A legal information flow (LIF) scheduler based on role-based access control model

Information systems have to be consistent and secure in presence of multiple conflicting transactions. The role-based access control (RBAC) model is widely used to keep information systems consistent and secure. A role shows a job function in an enterprise and is a set of access rights (permissions). Here, a subject s is allowed to issue a method op to an object o only if an access right 〈o, op〉 is included in the roles granted to the subject s. A subject is granted one or more than one role and issues a transaction to multiple objects. The transaction is assigned with some roles of the subject which is referred to as purpose. Even if every access request issued by every subject is authorized in the roles, illegal information flow might occur as well known confinement problem. In this paper, we define a legal information flow (LIF) relation (R1 ⪯IR2) among a pair of role families R1 and R2 to prevent illegal information flow.

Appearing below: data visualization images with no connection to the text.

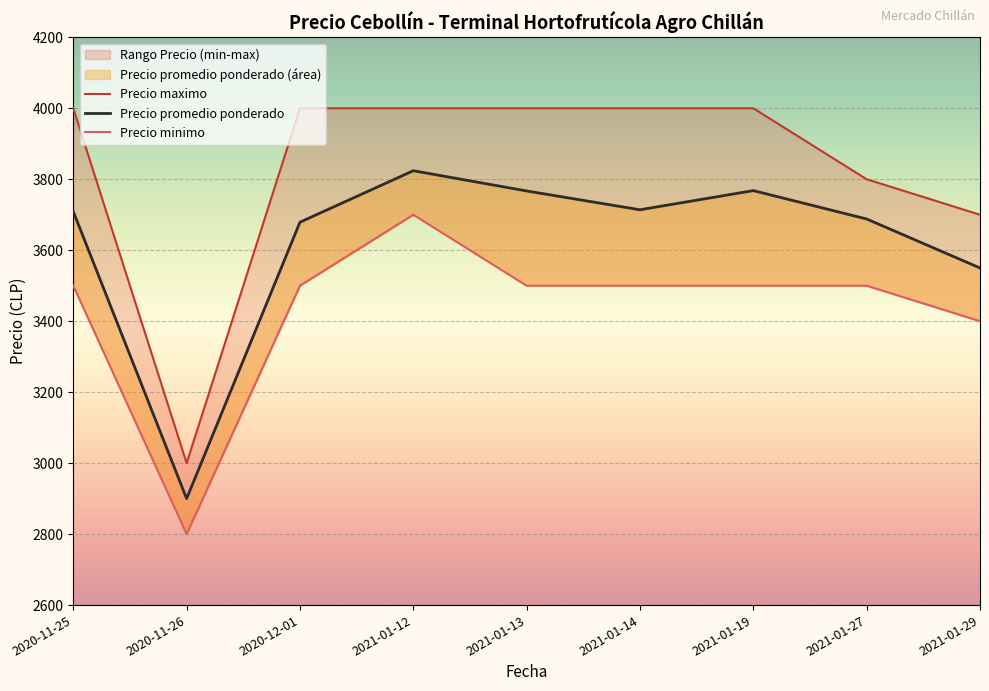

Which series has the largest total across all categories?

Precio maximo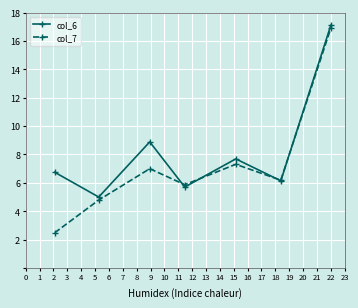

Which series has the widest spread of values?

col_7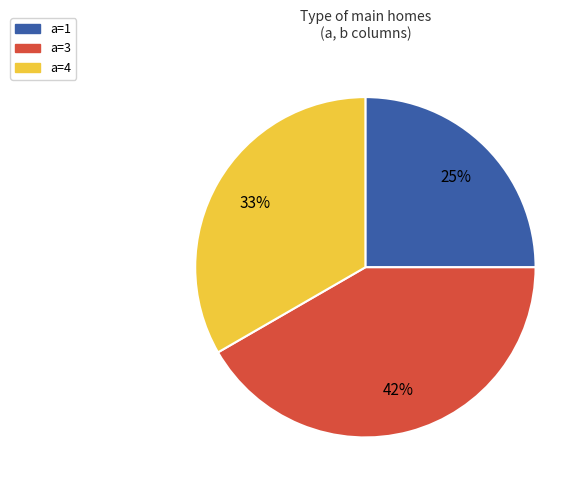

Does any single category account for the majority?

No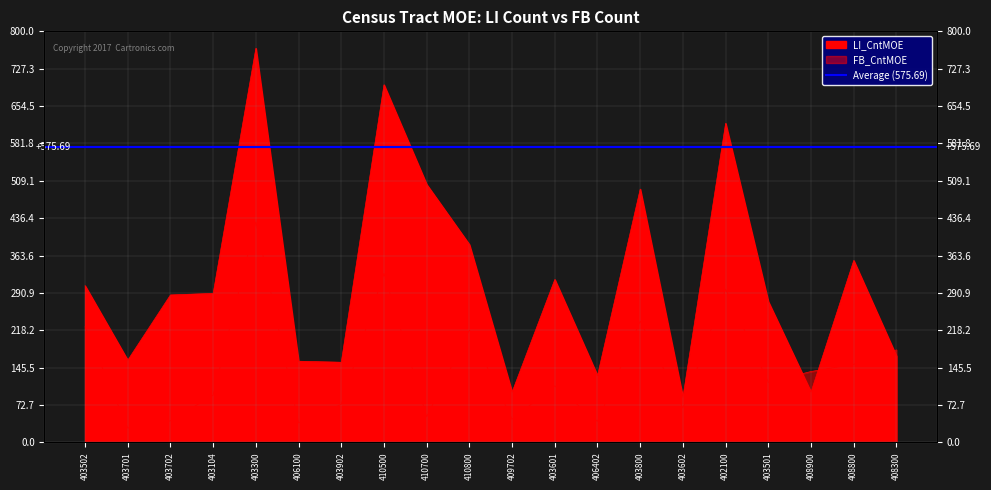

The value of LI_CntMOE at 403104 is 290. True or false?

True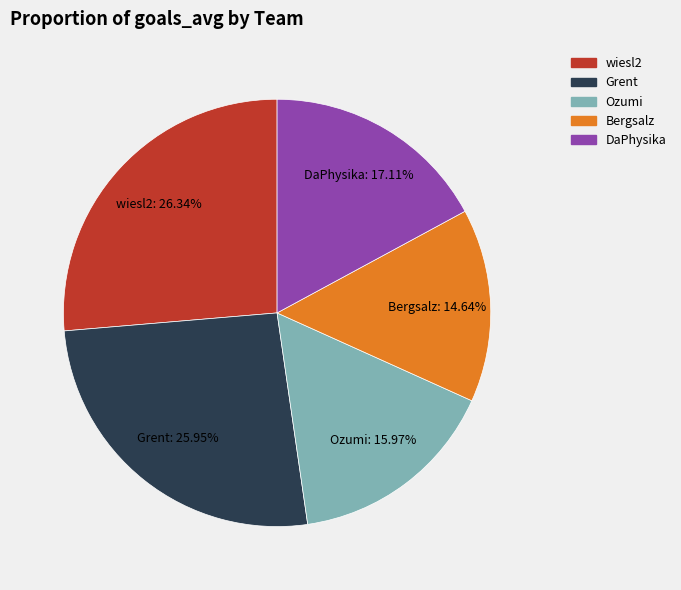

True or false: Bergsalz accounts for 10% of the total.

False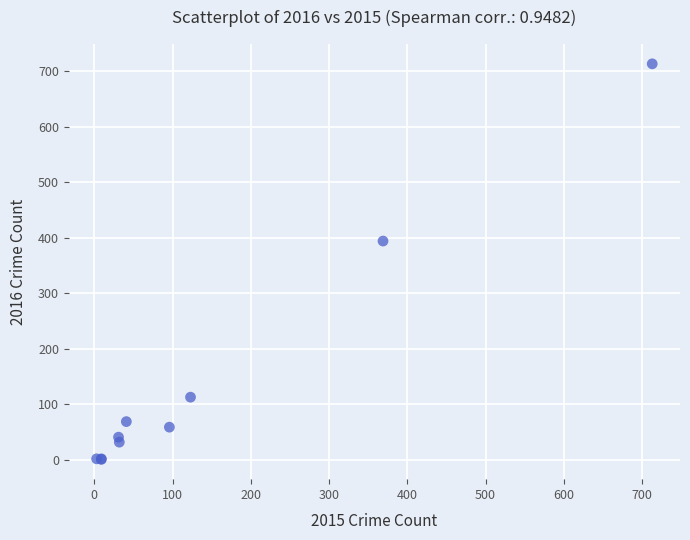

What Y value in the scatter plot is closest to 357?

394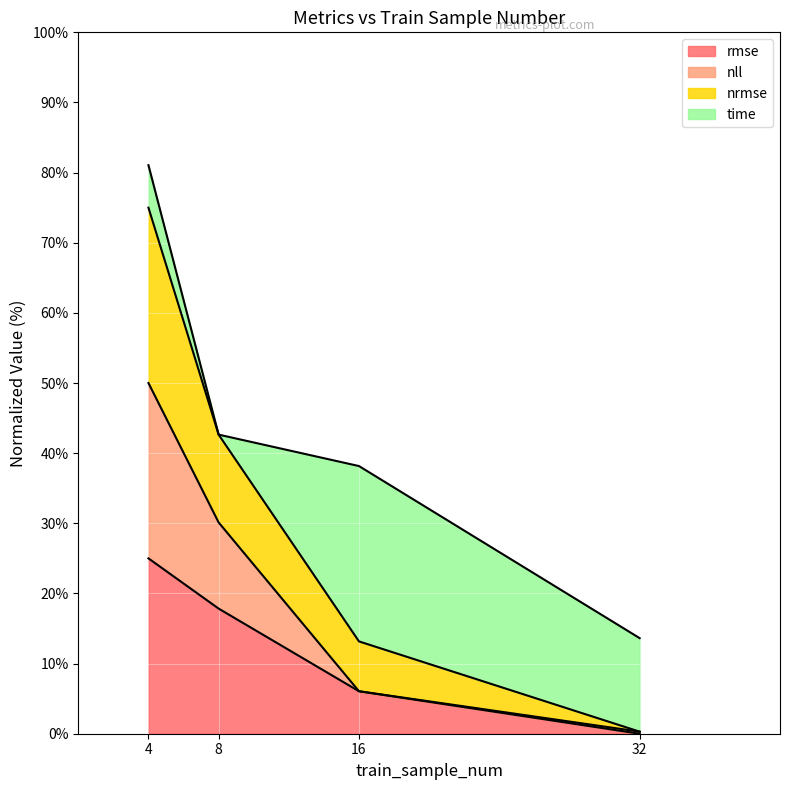

At which label does rmse reach its peak?

4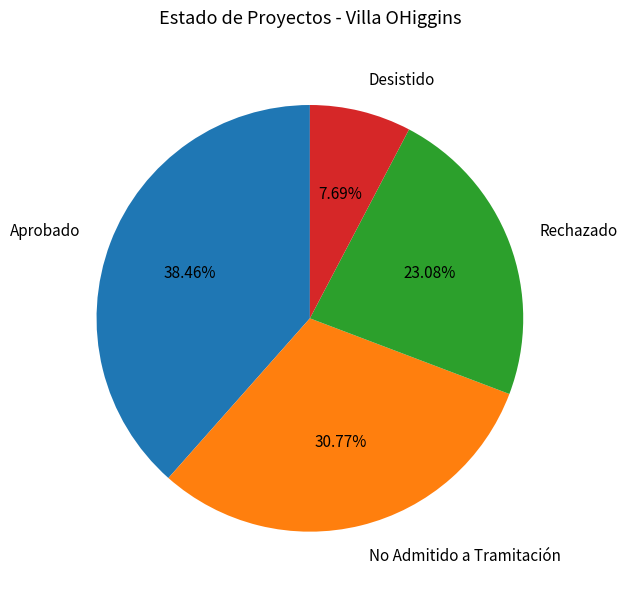

What percentage do No Admitido a Tramitación and Rechazado together represent?

53.8%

Here, an LIF relation R1 ⪯IR2 shows that no illegal information flow occur if a transaction T1 with a role family R1 is performed prior to another transaction T2 with a role family R2. In addition, it is significant to discuss which transaction to be performed prior to another transaction if the both transactions manipulate the same object in a conflicting way. In this paper, we define a significantly precedent relation R1 ⪯sR2 among role families R1 and R2 which implies that the role family R2 is more significant than R1. Suppose a pair of transactions T1 and T2 with role families R1 and R2 issue conflicting methods op1 and op2, respectively, to an object o. If R1 ⪯sR2, op2 is performed on the object o prior to op1. The more significant a transaction is, the more prior it is performed. We discuss a legal information flow (LIF) scheduler to synchronize transactions so as to prevent illegal information flow and to serialize conflicting methods from multiple transactions in terms of significancy and information flow relation of roles families. We evaluate the LIF scheduler in terms of how much illegal information flow can be prevented compared with the other scheduler.